文書

-*-*-

零余子 『夏目漱石ファンタジア』 (ファンタジア文庫)

ここで、ある作家は考えた。

――自由を侵害する暴力を止めるには、それ以上に苛烈な暴力で挑むより方途なし。

作家の名は夏目金之助という。

西暦1906年。政府の言論弾圧や社会主義者の暴力に立ち向かうべく、夏目漱石は自由主義を掲げて武装組織・木曜会を設立する。1910年、伊豆修善寺の旅館で漱石は小銃擲弾によって爆殺される。目を覚ました漱石は、冷凍保存されていたかつての許嫁、樋口一葉の死体に脳移植されていた。

「ま、まさか、私の穴という穴にバナナを詰め込んで、一晩熟成させる気ですか。

「俺を与謝野夫婦と一緒にするな」

「乙女の官能の熱で熟成させたバナナは愛の味がしたとかいうレビューを、雑誌に載せて世間様に公表する気なんですね!?」

「俺を与謝野夫婦と一緒にするな!」

明治時代のオールスターがそれぞれの目的を持って入り乱れる、第36回ファンタジア大賞大賞受賞作。虚と実が入り交じり、その境を曖昧にしてゆく語りは、間違いのない「本物」だった。夏目漱石(反政府武装組織首魁にして女体化)、森鴎外、野口英世、藤田五郎、芥川龍之介、寺田寅彦などなど、明治オールスターだけあって全員頭が良く、変に理屈をひねらずとも珍奇な話がすっと通じるのも良い。幕間に「史実」「虚構」タグ付きの解説がついているのが優しい(かえって混乱を誘っている可能性もありそうなんだけど)。まれにみる怪作であり、傑作であったと思います。

屋久ユウキ 『弱キャラ友崎くん Lv.11』 (ガガガ文庫)

「もしかしたら……正しく生きることなんて、なんの意味もなかったのかなぁ」

世界を呪うような言葉は、濡れた肉の塊がびたんと床に張り付くように、醜く落ちた。

大阪旅行は思いがけない形で終わった。その後、日南とほとんど話すことができないまま、友崎たちは三年生に進学した。特進クラスと普通クラスに別れ、ますます日南と接触の機会が減ってしまった友崎は、思い切って日南の家を訪ねる。そこで友崎は日南の妹に会う。

「小説を書くっていうことは――

本当に人の気持ちよりも、優先するべきことですか?」

日南の仮面の裏側にあったもの、それを他人が「物語」として書こうとすること。人生から「理由」と「言葉」を取り除いたら、残ったのは「空っぽ」だけだった。じゃあ生きていくための「理由」と「言葉」はどこから生まれるのか。前巻の、ひいてはシリーズそのものを通して積み上げてきたものを完全に裏返してくれた11巻。読み終わった瞬間、うまく言葉が出なくてうわーっとなった。素晴らしい。ラストも近くなり、魔王日南の核心に迫りつつあると思われる。本当、楽しみです。



kanadai.hatenablog.jp

二月公 『声優ラジオのウラオモテ #09 夕陽とやすみは楽しみたい?』 (電撃文庫)

暗い空を眺めながら、千佳はぽつりと呟いた。

「わたしはきっと、普通の人が思い描くような青春は送ってこなかった。だから気持ちがわからなかったけど。でも、わたしの青春は別の場所にあるから」

-*-*-

提供された記録
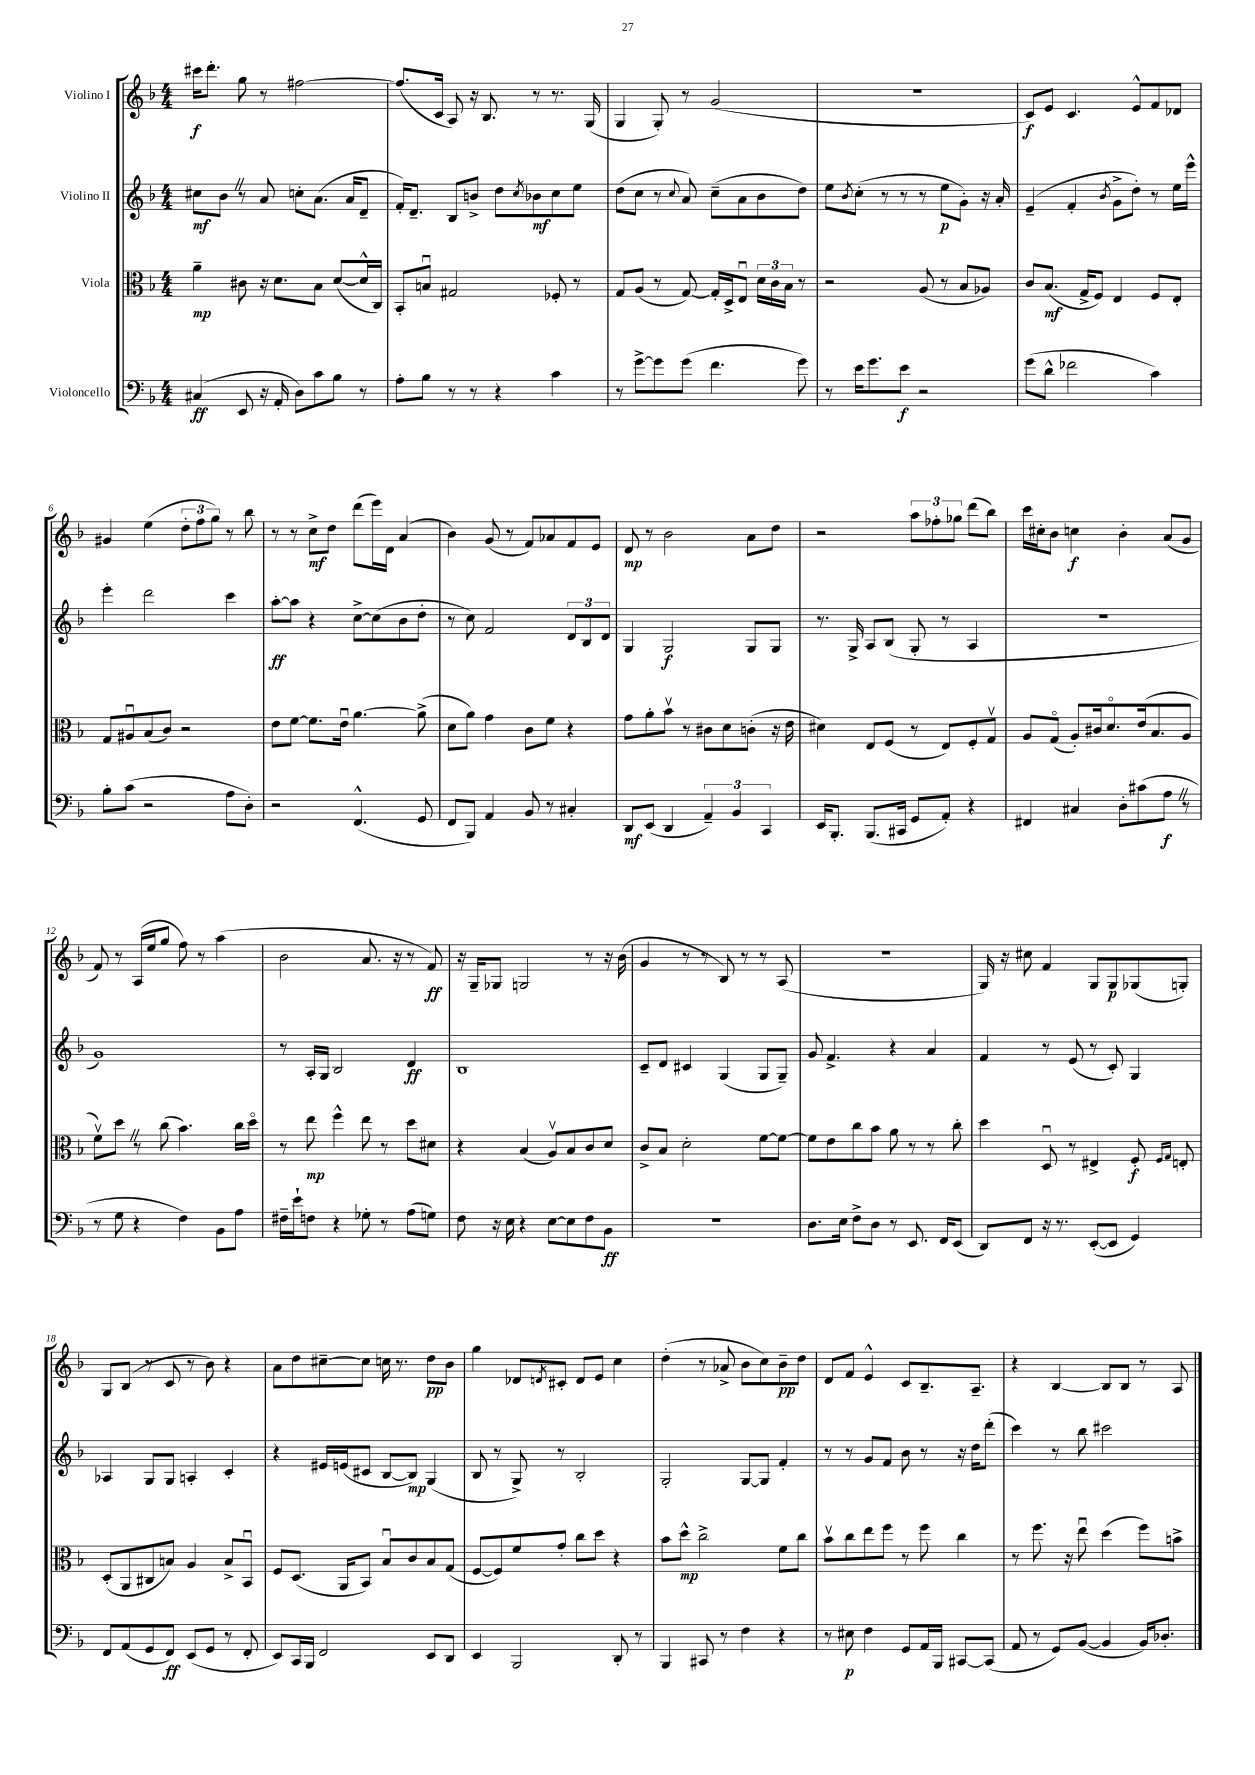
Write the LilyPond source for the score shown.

<<
\new StaffGroup <<
\new Staff = "s0" \with { instrumentName = "Violino I" } {
    \clef treble \key f \major \numericTimeSignature \time 4/4
    cis'''16\f d'''8.-. g''8 r8 fis''2~ |
    fis''8.( c'16 a8) r16 bes8. r8 r8. g16( |
    g4 g8-.) r8 g'2( |
    r1 |
    c'8\f) e'8 c'4. e'8-^ f'8 des'8 |
    gis'4 e''4( \tuplet 3/2 { d''8-. f''8 g''8) } r8 bes''8 |
    r8 r8 c''8->\mf d''8 d'''8( e'''16) d'16 a'4( |
    bes'4) g'8( r8 f'8) aes'8 f'8 e'8 |
    d'8\mp r8 bes'2 a'8 d''8 |
    r2 \tuplet 3/2 { a''8 fes''8-. ges''8 } d'''8( bes''8) |
    c'''16 cis''16-. bes'8 c''4\f bes'4-. a'8( g'8 |
    f'8) r8 a16( e''16 g''8 f''8) r8 a''4( |
    bes'2 a'8. r16 r8 f'8\ff) |
    r16 g16-- ges8 g2 r8 r16 bes'16( |
    g'4 r8 r8 bes8) r8 r8 a8( |
    R1 |
    g16) r16 cis''8 f'4 g8 g8\p ges8( g8-.) |
    g8 bes8( r8 c'8 r8 bes'8) r4 |
    a'8 d''8 cis''8~-- cis''8 c''16 r8. d''8\pp bes'8 |
    g''4 des'8 \acciaccatura { d'8 } cis'8-. d'8 e'8 c''4 |
    d''4-.( r8 aes'8-> bes'8 c''8) bes'8--\pp d''8 |
    d'8 f'8 e'4-^ c'8 bes8.-- a8.-- |
    r4 bes4~ bes8 bes8 r8 a8 \bar "|." |
}
\new Staff = "s1" \with { instrumentName = "Violino II" } {
    \clef treble \key f \major \numericTimeSignature \time 4/4
    cis''8\mf bes'8 \once \override BreathingSign.text = \markup { \musicglyph "scripts.caesura.straight" } \breathe r8 a'8 c''8-. a'8.( a'16 d'8-- |
    f'16-.) d'8.-- bes8 b'8-> d''8 \acciaccatura { c''8 } bes'8\mf c''8 e''8 |
    d''8( c''8 r8 \appoggiatura { c''8 } a'8) c''8--( a'8 bes'8 d''8) |
    e''8 \acciaccatura { bes'8 } c''8-.( r8 r8 r8 e''8\p g'8-.) r16 a'16-. |
    e'4--( f'4-. \acciaccatura { bes'8 } g'8-> d''8-.) r8 e''16 e'''16-^ |
    e'''4-. d'''2 c'''4 |
    a''8~-.\ff a''8 r4 c''8~-> c''8( bes'8 d''8-. |
    r8 c''8) f'2 \tuplet 3/2 { d'8 bes8 d'8 } |
    g4 g2\f g8 g8 |
    r8. g16-> a8 bes8( g8-. r8 a4 |
    R1 |
    g'1) |
    r8 a16-. g16 bes2 d'4\ff |
    bes1 |
    c'8-- d'8 cis'4 g4( g8 g8--) |
    g'8 f'4.-> r4 a'4 |
    f'4 r8 e'8( r8 c'8-.) g4 |
    aes4 g8 g8 a4-. c'4-. |
    r4 eis'16 e'16( cis'8 bes8~ bes8\mp) g4( |
    bes8 r8 g8->) r8 bes2-. |
    g2-. g8~ g8 f'4-. |
    r8 r8 g'8 f'8 bes'8 r8 r16 d''16 d'''8-.( |
    c'''4) r8 bes''8 cis'''2 \bar "|." |
}
\new Staff = "s2" \with { instrumentName = "Viola" } {
    \clef alto \key f \major \numericTimeSignature \time 4/4
    a'4--\mp cis'8 r16 d'8. bes8 d'8~( d'16-^ c16) |
    bes,8-. b8\downbow gis2 fes8-. r8 |
    g8 a8( r8 g8~) g16-. d16-> e8\downbow \tuplet 3/2 { d'16 c'16 bes16 } r8 |
    r2 a8( r8 bes8 aes8) |
    c'8 bes8.\mf( g16-> f8) e4 f8 e8-. |
    g8 ais8\downbow bes8( c'8) r2 |
    e'8 f'8~ f'8. e'16\downbow a'4.~ a'8->( |
    d'8 a'8) g'4 c'8 f'8 r4 |
    g'8 a'8-. bes'8\upbow r8 cis'8 d'8 c'8-.( r16 e'16 |
    dis'4) e8 f8( r8 e8) f8-. g8\upbow |
    a8 g8\flageolet( a8-.) cis'16 d'8.\flageolet e'16( bes8. a8 |
    f'8\upbow) d''8 \once \override BreathingSign.text = \markup { \musicglyph "scripts.caesura.straight" } \breathe r8 c''8( bes'4.) c''16 d''16\flageolet |
    r8 e''8\mp f''4-^ e''8 r8 d''8 dis'8 |
    r4 bes4( a8\upbow) bes8 c'8 d'8 |
    c'8-> bes8 d'2-. f'8~ f'8~ |
    f'8 e'8 c''8 bes'8 a'8 r8 r8 c''8-. |
    d''4 d8\downbow r8 eis4-> f8-.\f \grace { f16 g16 } e8-. |
    d8-.( a,8 cis8 b8) a4 b8-> bes,8\downbow |
    f8 d8.( a,16 bes,8) bes8\downbow c'8 bes8 g8( |
    f8~ f8) f'8 g'8-. c''8 d''8 r4 |
    bes'8 d''8-^\mp c''2-> f'8 c''8 |
    bes'8\upbow c''8 e''8 f''8 r8 f''8 c''4 |
    r8 f''8. r16 e''8\downbow d''4( f''8) b'8-> \bar "|." |
}
\new Staff = "s3" \with { instrumentName = "Violoncello" } {
    \clef bass \key f \major \numericTimeSignature \time 4/4
    cis4\ff( e,8 r16 a,16-. d8) c'8 bes8 r8 |
    a8-. bes8 r8 r8 r4 c'4 |
    r8 g'8~-> g'8 g'8( f'4. g'8) |
    r8 e'16 g'8. e'8\f r2 |
    g'8( d'8-^ fes'2 c'4) |
    bes8-. c'8( r2 a8 d8-.) |
    r2 f,4.-^( g,8 |
    f,8 bes,,8) a,4 bes,8 r8 cis4-. |
    d,8\mf e,8( d,4 \tuplet 3/2 { a,4--) bes,4 c,4 } |
    e,16 bes,,8.-. bes,,8.( cis,16 g,8 a,8-.) r4 |
    fis,4 cis4 d8-. cis'8( a8\f \once \override BreathingSign.text = \markup { \musicglyph "scripts.caesura.straight" } \breathe r8 |
    r8 g8 r4 f4) bes,8 a8 |
    fis16-- e'16-! f8 r4 ges8-. r8 a8( g8) |
    f8 r16 e16 r4 e8~ e8 f8 bes,8\ff |
    R1 |
    d8. e16 f8-> d8 r8 e,8. f,16 e,8( |
    d,8) f,8 r16 r8. e,8~-.( e,8 g,4) |
    f,8 a,8( g,8 f,8\ff) e,8( g,8 r8 f,8-. |
    e,8) c,16 bes,,16 f,2 e,8 d,8 |
    e,4 bes,,2 d,8-. r8 |
    bes,,4 cis,8 r8 f4 r4 |
    r8 eis8\p f4 g,8 a,16 bes,,16 cis,8~ cis,8( |
    a,8 r8 g,8) bes,8~( bes,4 bes,16) des8.-. \bar "|." |
}
>>
>>
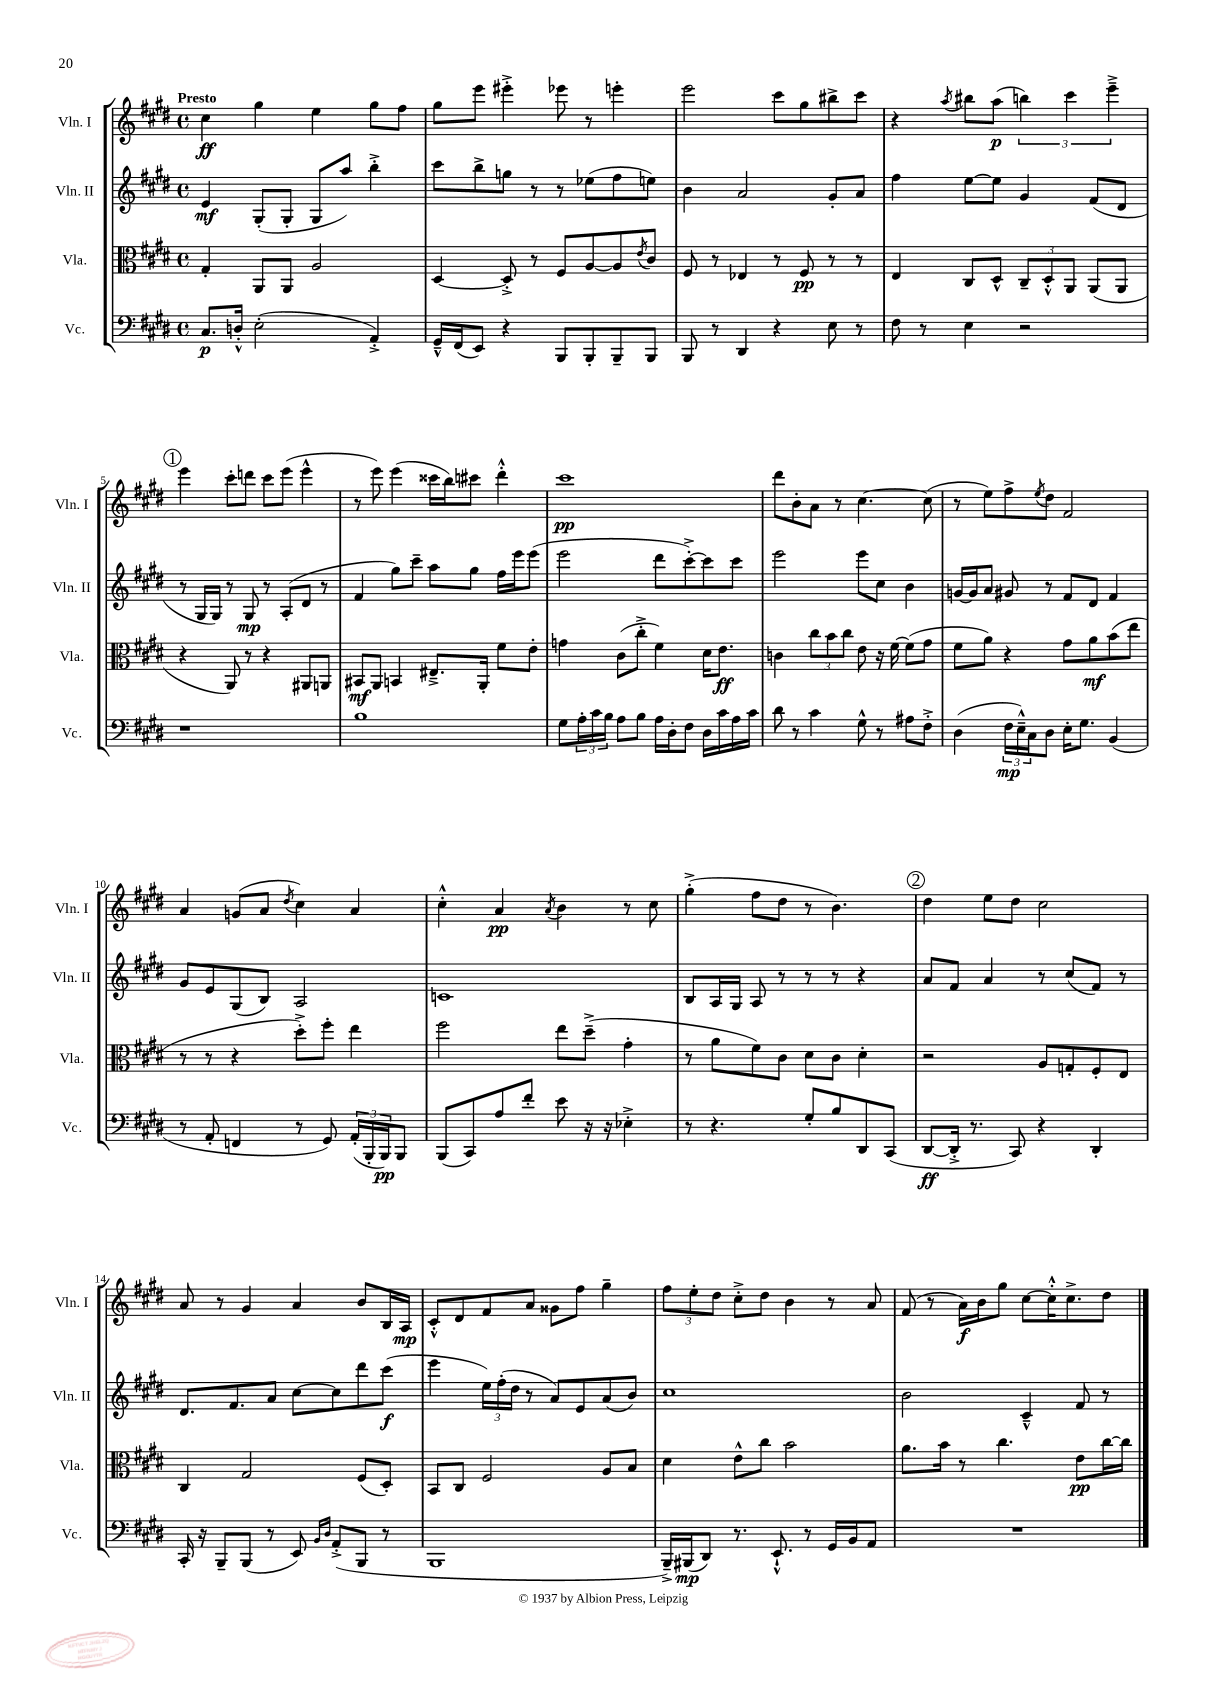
<<
\new StaffGroup <<
\new Staff = "s0" \with { instrumentName = "Vln. I" shortInstrumentName = "Vln. I" } {
    \clef treble \key e \major \defaultTimeSignature \time 4/4 \tempo "Presto"
    cis''4\ff gis''4 e''4 gis''8 fis''8 |
    gis''8 e'''8 eis'''4-.-> ees'''8 r8 e'''4-. |
    e'''2 cis'''8 gis''8 bis''8-> cis'''8 |
    r4 \acciaccatura { a''8 } bis''8 a''8\p( \tuplet 3/2 { b''4) cis'''4 e'''4---> } |
    \mark \markup { \circle "1" } e'''4 cis'''8-. d'''8 cis'''8 e'''8( e'''4-^ |
    r8 e'''8) e'''4( cisis'''16 b''16) cis'''8 dis'''4-.-^ |
    cis'''1\pp |
    dis'''8 b'8-. a'8 r8 cis''4.~ cis''8( |
    r8 e''8) fis''8-> \acciaccatura { e''8 } dis''8 fis'2 |
    a'4 g'8( a'8 \acciaccatura { dis''8 } cis''4) a'4 |
    cis''4-.-^ a'4\pp \acciaccatura { a'8 } b'4 r8 cis''8 |
    gis''4-.->( fis''8 dis''8 r8 b'4.) |
    \mark \markup { \circle "2" } dis''4 e''8 dis''8 cis''2 |
    a'8 r8 gis'4 a'4 b'8 b16 a16\mp |
    cis'8-.-^ dis'8 fis'8 a'8 gisis'8 fis''8 gis''4-- |
    \tuplet 3/2 { fis''8 e''8-. dis''8 } cis''8-.-> dis''8 b'4 r8 a'8 |
    fis'8( r8 a'16\f) b'16 gis''8 cis''8~ cis''16-.-^ cis''8.-> dis''8 \bar "|." |
}
\new Staff = "s1" \with { instrumentName = "Vln. II" shortInstrumentName = "Vln. II" } {
    \clef treble \key e \major \defaultTimeSignature \time 4/4
    e'4\mf gis8-.( gis8-. gis8 a''8) b''4-.-> |
    cis'''8 b''8-> g''8 r8 r8 ees''8( fis''8 e''8) |
    b'4 a'2 gis'8-. a'8 |
    fis''4 e''8~ e''8 gis'4 fis'8( dis'8 |
    \mark \markup { \circle "1" } r8 gis16 gis16) r8 gis8\mp r8 a8-.( dis'8 r8 |
    fis'4 gis''8) cis'''8-- a''8 gis''8 fis''16 e'''16 e'''8( |
    e'''2 dis'''8 cis'''8~-.->) cis'''8 cis'''8 |
    e'''2 e'''8 cis''8 b'4 |
    g'16~ g'16 a'8 gis'8 r8 fis'8 dis'8 fis'4 |
    gis'8 e'8 gis8( b8) a2 |
    c'1 |
    b8 a16 gis16 a8 r8 r8 r8 r4 |
    \mark \markup { \circle "2" } a'8 fis'8 a'4 r8 cis''8( fis'8) r8 |
    dis'8. fis'8. a'8 cis''8~ cis''8 dis'''8 cis'''8\f( |
    e'''4 \tuplet 3/2 { e''16) fis''16-.( dis''16 } r8 a'8) e'8 a'8( b'8) |
    cis''1 |
    b'2 cis'4---^ fis'8 r8 \bar "|." |
}
\new Staff = "s2" \with { instrumentName = "Vla." shortInstrumentName = "Vla." } {
    \clef alto \key e \major \defaultTimeSignature \time 4/4
    gis4-. a,8 a,8 a2 |
    dis4~ dis8-.-> r8 fis8 a8~ a8 \acciaccatura { e'8 } cis'8 |
    fis8 r8 ees4 r8 fis8\pp r8 r8 |
    e4 cis8 dis8-^ \tuplet 3/2 { cis8-- dis8-.-^ a,8 } a,8( a,8 |
    \mark \markup { \circle "1" } r4 a,8) r8 r4 ais,8 a,8 |
    bis,8\mf a,8 b,4 eis8.---> a,16-. fis'8 e'8-. |
    g'4 cis'8( cis''8-.-> fis'4) dis'16 e'8.\ff |
    c'4 \tuplet 3/2 { cis''8 b'8 cis''8 } e'8 r16 fis'16~ fis'8( gis'8 |
    fis'8 a'8) r4 gis'8 a'8\mf b'8( e''8 |
    r8 r8 r4 dis''8-.->) fis''8-. e''4 |
    fis''2 e''8 dis''8--->( gis'4-. |
    r8 a'8 fis'8) cis'8 dis'8 cis'8 dis'4-. |
    \mark \markup { \circle "2" } r2 a8 g8-. fis8-. e8 |
    cis4 gis2 fis8( dis8-.) |
    b,8 cis8 fis2 a8 b8 |
    dis'4 e'8-^ cis''8 b'2 |
    a'8. b'16 r8 cis''4. e'8\pp cis''16~ cis''16 \bar "|." |
}
\new Staff = "s3" \with { instrumentName = "Vc." shortInstrumentName = "Vc." } {
    \clef bass \key e \major \defaultTimeSignature \time 4/4
    cis8.\p d16-.-^ e2-.( a,4-.->) |
    gis,16---^ fis,16( e,8) r4 b,,8 b,,8-. b,,8-- b,,8 |
    b,,8 r8 dis,4 r4 e8 r8 |
    fis8 r8 e4 r2 |
    \mark \markup { \circle "1" } r1 |
    b1 |
    gis8 \tuplet 3/2 { a16-. cis'16 b16 } a8 b8 a16 dis16-. fis8 dis16 cis'16 a16 cis'16 |
    dis'8 r8 cis'4 gis8-^ r8 ais8 fis8-.-> |
    dis4( \tuplet 3/2 { fis16\mp e16---^) cis16 } dis8 e16-. gis8. b,4( |
    r8 a,8-. f,4 r8 gis,8) \tuplet 3/2 { a,16-.( b,,16-. b,,16\pp) } b,,8 |
    b,,8( cis,8) a8 fis'8-. e'8 r16 r16 ees4-.-> |
    r8 r4. gis8-. b8 dis,8 cis,8( |
    \mark \markup { \circle "2" } dis,8~\ff dis,16-.-> r8. cis,8) r4 dis,4-. |
    cis,16-. r16 b,,8-- b,,8( r8 e,8) \grace { b,16 dis16 } a,8-.->( b,,8 r8 |
    b,,1 |
    b,,16--->) bis,,16\mp( dis,8) r8. e,8.-!-^ r8 gis,16 b,16 a,8 |
    R1 \bar "|." |
}
>>
>>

-*-*-

出題 1
書評記事が紹介している作品をすべて、著者名と括弧内のレーベル名を付けて列挙してください。
出題 2
ライトノベルの書評記事を、最後の文の直後から書き継いでください。

最終解答 1
・零余子『夏目漱石ファンタジア』(ファンタジア文庫)
・屋久ユウキ『弱キャラ友崎くん Lv.11』(ガガガ文庫)
・二月公『声優ラジオのウラオモテ #09 夕陽とやすみは楽しみたい?』(電撃文庫)

最終解答 2
あぁ、とため息が漏れてしまう。

それはこの学校で唯一、由美子だけが共感できる感情だった。

ライブは大成功に終わったものの、オーディションには受からず、学校の成績も急降下。いろいろな意味でまずい状況になった由美子は、仕事がないことを不幸中の幸いにしばらく受験勉強に専念することにする。文化祭が近づきつつある季節。文化祭の準備に、学校生活にと、しばしの「青春」を送ることになった由美子だった。

不安定で苦しい声優人生、仲間たちと楽しむ学生生活。由美子はどちらでも好きな方を選ぶことができる、人生の岐路にいた。女子高生声優の青春の在り処を改めて問いかけた第九巻。三者面談に文化祭にと、声優業を続けることの辛さと苦しさを、これ以上ないベストのタイミングで描き出していたと思う。文化祭のクライマックスやそこに至る過程も、無理を最小限に、最高の盛り上げだった。見事としか言いようがない。完全に安心して読める。良かったです。

紙城境介 『継母の連れ子が元カノだった11 どうせあなたはわからない』 (スニーカー文庫)

「それでも、言わないよりはマシなの。心を伝えるには言葉はあまりに不便だけど……それでも言葉を使うことしか、私にはできないから」

感じることができなければ、語るしかない。

情緒的な行間が少しもない、直接的で野暮で軽々しい言葉だって――何も伝わらないよりは、ずっとマシだから。

水斗と結女が元サヤに戻って間もないころ。水斗は学校一の男嫌い、明日葉院蘭から告白される。違和感バリバリの告白の意味もわからないまま、すぐにやってきた沖縄修学旅行。学校には隠したまま恋人になった水斗と結女、真意の分からない明日葉院の告白、その裏に飛び交う様々な感情。いくつもの謎が隠れた沖縄の二泊三日が始まる。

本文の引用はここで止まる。